(Collected data)

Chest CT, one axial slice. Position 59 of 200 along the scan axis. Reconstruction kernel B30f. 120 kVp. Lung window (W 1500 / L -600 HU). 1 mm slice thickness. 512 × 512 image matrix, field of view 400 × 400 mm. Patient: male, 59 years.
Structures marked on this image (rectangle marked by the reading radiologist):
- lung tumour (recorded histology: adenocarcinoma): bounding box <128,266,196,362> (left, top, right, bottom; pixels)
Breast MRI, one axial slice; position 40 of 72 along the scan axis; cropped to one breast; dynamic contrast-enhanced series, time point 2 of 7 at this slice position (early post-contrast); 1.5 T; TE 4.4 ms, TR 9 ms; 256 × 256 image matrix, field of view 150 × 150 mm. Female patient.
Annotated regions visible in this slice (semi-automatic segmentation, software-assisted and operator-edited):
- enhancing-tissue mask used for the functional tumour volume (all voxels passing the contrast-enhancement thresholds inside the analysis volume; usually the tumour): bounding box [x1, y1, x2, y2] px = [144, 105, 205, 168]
...
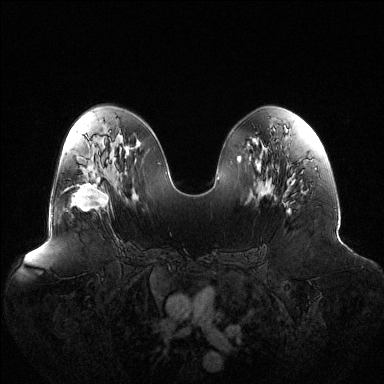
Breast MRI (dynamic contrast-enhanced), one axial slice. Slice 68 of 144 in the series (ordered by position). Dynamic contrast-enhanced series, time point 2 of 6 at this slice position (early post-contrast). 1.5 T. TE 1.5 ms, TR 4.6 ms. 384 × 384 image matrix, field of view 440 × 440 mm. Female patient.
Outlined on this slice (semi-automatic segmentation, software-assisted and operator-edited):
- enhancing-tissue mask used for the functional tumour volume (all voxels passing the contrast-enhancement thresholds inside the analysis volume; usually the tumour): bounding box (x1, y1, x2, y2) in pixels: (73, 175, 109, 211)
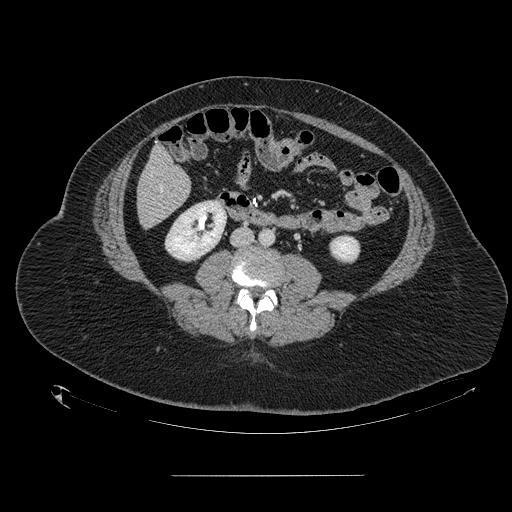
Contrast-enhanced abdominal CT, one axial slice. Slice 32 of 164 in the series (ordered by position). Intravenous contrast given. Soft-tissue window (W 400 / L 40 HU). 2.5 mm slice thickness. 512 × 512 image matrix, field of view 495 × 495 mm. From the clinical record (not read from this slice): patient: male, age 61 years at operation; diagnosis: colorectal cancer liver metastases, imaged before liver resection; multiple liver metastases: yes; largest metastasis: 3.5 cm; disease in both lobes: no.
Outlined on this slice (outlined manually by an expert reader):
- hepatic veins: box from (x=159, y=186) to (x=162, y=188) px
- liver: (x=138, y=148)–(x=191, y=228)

[Exercise] Above are the records; copy every line in them that holds the word "used".

[Result of this task]
- enhancing-tissue mask used for the functional tumour volume (all voxels passing the contrast-enhancement thresholds inside the analysis volume; usually the tumour): bounding box [x1, y1, x2, y2] px = [144, 105, 205, 168]
- enhancing-tissue mask used for the functional tumour volume (all voxels passing the contrast-enhancement thresholds inside the analysis volume; usually the tumour): bounding box (x1, y1, x2, y2) in pixels: (73, 175, 109, 211)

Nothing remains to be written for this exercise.